What the exercise asks — Output the part of the listing below that opens with the line containing "scientific name: Vaccinium tenellum" and closes with the line containing "state / province: Ghazni" as a Markdown table with the columns Row and Line. Put one line in each row, numbered in order, and leave out any blank lines.

◇ ◇ ◇

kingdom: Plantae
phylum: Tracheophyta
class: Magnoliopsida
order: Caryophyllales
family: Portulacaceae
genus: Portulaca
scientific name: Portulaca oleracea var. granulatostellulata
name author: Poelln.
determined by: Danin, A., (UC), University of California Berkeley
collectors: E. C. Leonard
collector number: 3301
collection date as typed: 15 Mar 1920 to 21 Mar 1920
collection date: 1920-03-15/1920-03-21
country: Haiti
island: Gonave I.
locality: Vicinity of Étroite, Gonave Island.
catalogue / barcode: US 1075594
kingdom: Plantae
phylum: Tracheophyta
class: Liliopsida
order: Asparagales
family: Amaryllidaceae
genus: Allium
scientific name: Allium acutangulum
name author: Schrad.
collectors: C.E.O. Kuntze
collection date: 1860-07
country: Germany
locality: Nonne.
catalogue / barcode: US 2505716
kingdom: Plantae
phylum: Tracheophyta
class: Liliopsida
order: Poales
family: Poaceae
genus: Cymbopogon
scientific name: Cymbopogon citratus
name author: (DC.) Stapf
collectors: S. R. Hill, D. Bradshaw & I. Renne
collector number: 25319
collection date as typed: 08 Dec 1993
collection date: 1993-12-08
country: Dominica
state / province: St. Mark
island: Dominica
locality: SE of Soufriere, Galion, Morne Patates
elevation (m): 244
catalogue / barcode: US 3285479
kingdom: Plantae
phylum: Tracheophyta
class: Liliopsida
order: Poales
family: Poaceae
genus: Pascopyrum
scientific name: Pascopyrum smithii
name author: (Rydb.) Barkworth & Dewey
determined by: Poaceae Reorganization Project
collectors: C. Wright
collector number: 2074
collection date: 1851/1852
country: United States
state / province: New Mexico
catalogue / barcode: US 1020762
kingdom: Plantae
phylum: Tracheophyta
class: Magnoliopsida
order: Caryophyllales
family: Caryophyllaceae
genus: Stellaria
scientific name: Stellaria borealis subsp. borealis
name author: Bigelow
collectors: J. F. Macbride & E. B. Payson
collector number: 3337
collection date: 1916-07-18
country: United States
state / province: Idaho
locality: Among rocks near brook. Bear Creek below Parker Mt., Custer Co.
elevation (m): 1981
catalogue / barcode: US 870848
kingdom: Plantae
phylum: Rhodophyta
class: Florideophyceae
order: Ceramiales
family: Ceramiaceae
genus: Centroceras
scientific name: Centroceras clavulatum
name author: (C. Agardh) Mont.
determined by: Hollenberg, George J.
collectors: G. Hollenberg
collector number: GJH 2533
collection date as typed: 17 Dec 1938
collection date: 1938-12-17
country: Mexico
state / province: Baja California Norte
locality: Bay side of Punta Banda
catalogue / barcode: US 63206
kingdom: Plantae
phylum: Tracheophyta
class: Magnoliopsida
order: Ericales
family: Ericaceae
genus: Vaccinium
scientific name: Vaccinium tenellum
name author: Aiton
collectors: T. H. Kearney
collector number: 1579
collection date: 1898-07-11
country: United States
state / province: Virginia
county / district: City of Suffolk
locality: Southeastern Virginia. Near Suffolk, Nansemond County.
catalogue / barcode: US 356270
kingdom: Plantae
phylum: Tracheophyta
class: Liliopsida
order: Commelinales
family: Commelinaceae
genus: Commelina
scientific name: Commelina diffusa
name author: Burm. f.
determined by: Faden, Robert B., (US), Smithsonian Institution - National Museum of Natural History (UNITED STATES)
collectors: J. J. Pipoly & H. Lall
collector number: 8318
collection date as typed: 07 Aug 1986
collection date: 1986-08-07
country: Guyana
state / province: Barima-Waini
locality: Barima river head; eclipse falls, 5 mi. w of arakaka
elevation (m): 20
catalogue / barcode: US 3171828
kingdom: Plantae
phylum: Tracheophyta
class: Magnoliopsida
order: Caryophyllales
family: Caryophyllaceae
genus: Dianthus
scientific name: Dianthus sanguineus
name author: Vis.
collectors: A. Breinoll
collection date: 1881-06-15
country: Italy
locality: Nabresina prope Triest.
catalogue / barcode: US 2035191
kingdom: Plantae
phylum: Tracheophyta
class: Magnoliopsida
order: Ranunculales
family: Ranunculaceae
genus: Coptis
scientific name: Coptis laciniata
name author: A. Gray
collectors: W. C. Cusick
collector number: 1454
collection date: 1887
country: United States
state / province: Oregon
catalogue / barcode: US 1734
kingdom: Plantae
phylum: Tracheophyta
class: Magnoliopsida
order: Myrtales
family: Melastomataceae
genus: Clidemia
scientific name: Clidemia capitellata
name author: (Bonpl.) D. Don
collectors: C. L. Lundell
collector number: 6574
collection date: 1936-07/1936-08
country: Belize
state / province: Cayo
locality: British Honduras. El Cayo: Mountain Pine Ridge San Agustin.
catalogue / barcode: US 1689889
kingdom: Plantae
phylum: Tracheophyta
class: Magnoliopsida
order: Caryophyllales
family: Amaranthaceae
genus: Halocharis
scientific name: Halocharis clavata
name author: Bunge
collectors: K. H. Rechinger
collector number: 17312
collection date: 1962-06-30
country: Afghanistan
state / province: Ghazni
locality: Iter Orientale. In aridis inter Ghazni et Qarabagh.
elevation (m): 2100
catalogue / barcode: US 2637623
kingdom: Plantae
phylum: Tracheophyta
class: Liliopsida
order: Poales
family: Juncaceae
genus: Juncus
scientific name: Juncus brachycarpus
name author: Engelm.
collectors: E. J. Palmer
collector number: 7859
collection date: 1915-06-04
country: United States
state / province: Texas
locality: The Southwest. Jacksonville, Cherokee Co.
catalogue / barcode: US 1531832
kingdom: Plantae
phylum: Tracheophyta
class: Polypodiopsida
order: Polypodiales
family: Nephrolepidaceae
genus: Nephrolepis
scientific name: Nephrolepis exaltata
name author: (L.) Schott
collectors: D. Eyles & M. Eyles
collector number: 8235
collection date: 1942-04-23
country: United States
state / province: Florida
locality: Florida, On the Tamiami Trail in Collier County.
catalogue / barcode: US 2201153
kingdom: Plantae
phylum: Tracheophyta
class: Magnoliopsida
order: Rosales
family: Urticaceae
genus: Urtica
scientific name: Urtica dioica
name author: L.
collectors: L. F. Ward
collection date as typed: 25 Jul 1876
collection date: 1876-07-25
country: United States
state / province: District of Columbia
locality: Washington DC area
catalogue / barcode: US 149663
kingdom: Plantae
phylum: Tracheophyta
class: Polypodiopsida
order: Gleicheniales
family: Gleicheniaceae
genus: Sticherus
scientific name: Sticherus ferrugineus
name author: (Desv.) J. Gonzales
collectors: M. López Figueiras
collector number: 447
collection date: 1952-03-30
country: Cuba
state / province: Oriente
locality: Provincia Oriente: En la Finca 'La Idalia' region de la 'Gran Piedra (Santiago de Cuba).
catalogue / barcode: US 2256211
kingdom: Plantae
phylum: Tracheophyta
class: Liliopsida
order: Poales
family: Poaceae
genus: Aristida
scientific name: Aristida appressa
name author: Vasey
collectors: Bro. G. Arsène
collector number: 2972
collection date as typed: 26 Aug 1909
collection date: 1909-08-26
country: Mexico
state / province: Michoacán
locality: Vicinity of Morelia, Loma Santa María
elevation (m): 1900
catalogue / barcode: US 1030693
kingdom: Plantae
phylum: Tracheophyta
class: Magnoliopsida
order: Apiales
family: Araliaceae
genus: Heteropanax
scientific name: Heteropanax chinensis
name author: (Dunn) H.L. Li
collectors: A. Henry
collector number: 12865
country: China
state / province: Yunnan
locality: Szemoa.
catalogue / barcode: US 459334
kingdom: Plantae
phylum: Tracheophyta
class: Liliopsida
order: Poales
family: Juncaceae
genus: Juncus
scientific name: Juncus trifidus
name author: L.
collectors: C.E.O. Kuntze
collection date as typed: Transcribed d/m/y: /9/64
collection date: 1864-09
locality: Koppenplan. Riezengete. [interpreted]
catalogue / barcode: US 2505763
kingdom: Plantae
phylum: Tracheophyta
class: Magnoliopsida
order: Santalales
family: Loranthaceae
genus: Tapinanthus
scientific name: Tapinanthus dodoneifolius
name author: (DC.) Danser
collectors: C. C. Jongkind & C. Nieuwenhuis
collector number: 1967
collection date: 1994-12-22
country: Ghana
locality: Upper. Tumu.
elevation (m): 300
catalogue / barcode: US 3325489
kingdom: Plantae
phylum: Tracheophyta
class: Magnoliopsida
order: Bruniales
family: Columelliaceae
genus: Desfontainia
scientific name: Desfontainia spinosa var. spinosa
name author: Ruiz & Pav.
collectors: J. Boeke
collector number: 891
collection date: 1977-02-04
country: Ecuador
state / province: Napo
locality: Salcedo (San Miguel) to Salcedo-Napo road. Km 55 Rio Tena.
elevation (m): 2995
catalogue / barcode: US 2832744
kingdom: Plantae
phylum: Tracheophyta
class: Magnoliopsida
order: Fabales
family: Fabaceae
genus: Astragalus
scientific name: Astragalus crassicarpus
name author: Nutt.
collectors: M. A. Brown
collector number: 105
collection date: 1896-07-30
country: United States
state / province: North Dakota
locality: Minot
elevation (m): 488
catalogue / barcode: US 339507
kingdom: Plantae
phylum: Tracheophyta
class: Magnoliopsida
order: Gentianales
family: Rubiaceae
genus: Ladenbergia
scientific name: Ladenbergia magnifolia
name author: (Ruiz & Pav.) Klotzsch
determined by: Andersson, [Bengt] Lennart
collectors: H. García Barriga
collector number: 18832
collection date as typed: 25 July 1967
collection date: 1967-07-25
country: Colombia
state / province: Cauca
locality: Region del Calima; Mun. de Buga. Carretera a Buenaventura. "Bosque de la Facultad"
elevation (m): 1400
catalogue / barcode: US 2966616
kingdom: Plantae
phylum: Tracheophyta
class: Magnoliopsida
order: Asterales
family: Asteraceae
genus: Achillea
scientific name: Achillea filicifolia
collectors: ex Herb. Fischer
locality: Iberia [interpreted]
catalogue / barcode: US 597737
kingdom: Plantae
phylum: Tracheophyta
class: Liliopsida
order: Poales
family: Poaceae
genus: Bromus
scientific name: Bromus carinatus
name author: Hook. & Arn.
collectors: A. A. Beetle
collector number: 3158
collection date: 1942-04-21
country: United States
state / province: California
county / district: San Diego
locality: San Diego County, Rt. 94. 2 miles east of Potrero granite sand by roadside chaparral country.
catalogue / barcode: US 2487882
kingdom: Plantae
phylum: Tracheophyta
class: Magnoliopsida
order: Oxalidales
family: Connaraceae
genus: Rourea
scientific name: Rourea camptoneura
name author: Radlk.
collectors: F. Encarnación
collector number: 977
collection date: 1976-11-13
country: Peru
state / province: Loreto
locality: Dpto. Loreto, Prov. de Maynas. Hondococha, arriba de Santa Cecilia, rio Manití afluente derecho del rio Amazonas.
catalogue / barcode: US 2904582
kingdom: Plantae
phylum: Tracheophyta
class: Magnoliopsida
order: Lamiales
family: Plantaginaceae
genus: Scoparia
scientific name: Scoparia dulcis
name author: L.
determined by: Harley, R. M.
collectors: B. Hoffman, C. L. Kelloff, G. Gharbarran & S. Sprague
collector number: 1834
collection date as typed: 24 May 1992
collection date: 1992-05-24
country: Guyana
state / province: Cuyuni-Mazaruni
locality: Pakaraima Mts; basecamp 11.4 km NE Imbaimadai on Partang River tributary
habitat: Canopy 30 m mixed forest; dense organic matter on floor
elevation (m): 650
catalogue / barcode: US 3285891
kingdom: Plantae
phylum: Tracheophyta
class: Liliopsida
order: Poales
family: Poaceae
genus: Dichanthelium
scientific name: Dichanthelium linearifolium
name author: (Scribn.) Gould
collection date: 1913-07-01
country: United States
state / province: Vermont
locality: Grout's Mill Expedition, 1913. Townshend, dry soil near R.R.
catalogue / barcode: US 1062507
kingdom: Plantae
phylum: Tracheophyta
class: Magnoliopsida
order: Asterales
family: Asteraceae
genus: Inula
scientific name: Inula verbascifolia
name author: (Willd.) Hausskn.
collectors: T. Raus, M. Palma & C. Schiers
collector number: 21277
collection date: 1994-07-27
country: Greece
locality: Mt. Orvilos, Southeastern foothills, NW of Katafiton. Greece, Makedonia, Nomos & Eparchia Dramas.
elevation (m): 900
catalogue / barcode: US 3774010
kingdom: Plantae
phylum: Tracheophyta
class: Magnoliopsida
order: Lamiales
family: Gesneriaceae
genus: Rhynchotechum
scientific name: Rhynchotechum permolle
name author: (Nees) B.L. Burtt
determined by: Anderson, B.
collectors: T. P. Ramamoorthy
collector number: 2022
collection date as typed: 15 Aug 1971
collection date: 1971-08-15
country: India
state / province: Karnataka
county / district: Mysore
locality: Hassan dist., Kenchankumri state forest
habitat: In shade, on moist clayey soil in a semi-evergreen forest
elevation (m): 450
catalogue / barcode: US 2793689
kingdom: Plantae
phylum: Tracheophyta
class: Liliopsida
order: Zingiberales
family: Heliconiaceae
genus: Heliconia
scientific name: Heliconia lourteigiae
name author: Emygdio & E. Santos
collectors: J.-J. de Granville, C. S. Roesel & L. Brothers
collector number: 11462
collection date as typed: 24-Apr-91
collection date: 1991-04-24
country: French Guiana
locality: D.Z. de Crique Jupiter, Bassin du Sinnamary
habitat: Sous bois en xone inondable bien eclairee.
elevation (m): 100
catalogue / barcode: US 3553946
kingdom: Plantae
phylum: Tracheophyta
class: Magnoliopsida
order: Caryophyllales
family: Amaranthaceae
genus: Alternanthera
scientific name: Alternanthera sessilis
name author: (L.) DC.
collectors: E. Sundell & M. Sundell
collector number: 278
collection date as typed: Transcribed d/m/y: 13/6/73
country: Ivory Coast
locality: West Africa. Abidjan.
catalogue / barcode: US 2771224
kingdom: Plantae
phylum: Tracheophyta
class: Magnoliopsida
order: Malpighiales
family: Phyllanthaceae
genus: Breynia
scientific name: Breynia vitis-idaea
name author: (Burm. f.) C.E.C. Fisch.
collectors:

◇ ◇ ◇

Solution to this problem —
| Row | Line |
|---|---|
| 1 | scientific name: Vaccinium tenellum |
| 2 | name author: Aiton |
| 3 | collectors: T. H. Kearney |
| 4 | collector number: 1579 |
| 5 | collection date: 1898-07-11 |
| 6 | country: United States |
| 7 | state / province: Virginia |
| 8 | county / district: City of Suffolk |
| 9 | locality: Southeastern Virginia. Near Suffolk, Nansemond County. |
| 10 | catalogue / barcode: US 356270 |
| 11 | kingdom: Plantae |
| 12 | phylum: Tracheophyta |
| 13 | class: Liliopsida |
| 14 | order: Commelinales |
| 15 | family: Commelinaceae |
| 16 | genus: Commelina |
| 17 | scientific name: Commelina diffusa |
| 18 | name author: Burm. f. |
| 19 | determined by: Faden, Robert B., (US), Smithsonian Institution - National Museum of Natural History (UNITED STATES) |
| 20 | collectors: J. J. Pipoly & H. Lall |
| 21 | collector number: 8318 |
| 22 | collection date as typed: 07 Aug 1986 |
| 23 | collection date: 1986-08-07 |
| 24 | country: Guyana |
| 25 | state / province: Barima-Waini |
| 26 | locality: Barima river head; eclipse falls, 5 mi. w of arakaka |
| 27 | elevation (m): 20 |
| 28 | catalogue / barcode: US 3171828 |
| 29 | kingdom: Plantae |
| 30 | phylum: Tracheophyta |
| 31 | class: Magnoliopsida |
| 32 | order: Caryophyllales |
| 33 | family: Caryophyllaceae |
| 34 | genus: Dianthus |
| 35 | scientific name: Dianthus sanguineus |
| 36 | name author: Vis. |
| 37 | collectors: A. Breinoll |
| 38 | collection date: 1881-06-15 |
| 39 | country: Italy |
| 40 | locality: Nabresina prope Triest. |
| 41 | catalogue / barcode: US 2035191 |
| 42 | kingdom: Plantae |
| 43 | phylum: Tracheophyta |
| 44 | class: Magnoliopsida |
| 45 | order: Ranunculales |
| 46 | family: Ranunculaceae |
| 47 | genus: Coptis |
| 48 | scientific name: Coptis laciniata |
| 49 | name author: A. Gray |
| 50 | collectors: W. C. Cusick |
| 51 | collector number: 1454 |
| 52 | collection date: 1887 |
| 53 | country: United States |
| 54 | state / province: Oregon |
| 55 | catalogue / barcode: US 1734 |
| 56 | kingdom: Plantae |
| 57 | phylum: Tracheophyta |
| 58 | class: Magnoliopsida |
| 59 | order: Myrtales |
| 60 | family: Melastomataceae |
| 61 | genus: Clidemia |
| 62 | scientific name: Clidemia capitellata |
| 63 | name author: (Bonpl.) D. Don |
| 64 | collectors: C. L. Lundell |
| 65 | collector number: 6574 |
| 66 | collection date: 1936-07/1936-08 |
| 67 | country: Belize |
| 68 | state / province: Cayo |
| 69 | locality: British Honduras. El Cayo: Mountain Pine Ridge San Agustin. |
| 70 | catalogue / barcode: US 1689889 |
| 71 | kingdom: Plantae |
| 72 | phylum: Tracheophyta |
| 73 | class: Magnoliopsida |
| 74 | order: Caryophyllales |
| 75 | family: Amaranthaceae |
| 76 | genus: Halocharis |
| 77 | scientific name: Halocharis clavata |
| 78 | name author: Bunge |
| 79 | collectors: K. H. Rechinger |
| 80 | collector number: 17312 |
| 81 | collection date: 1962-06-30 |
| 82 | country: Afghanistan |
| 83 | state / province: Ghazni |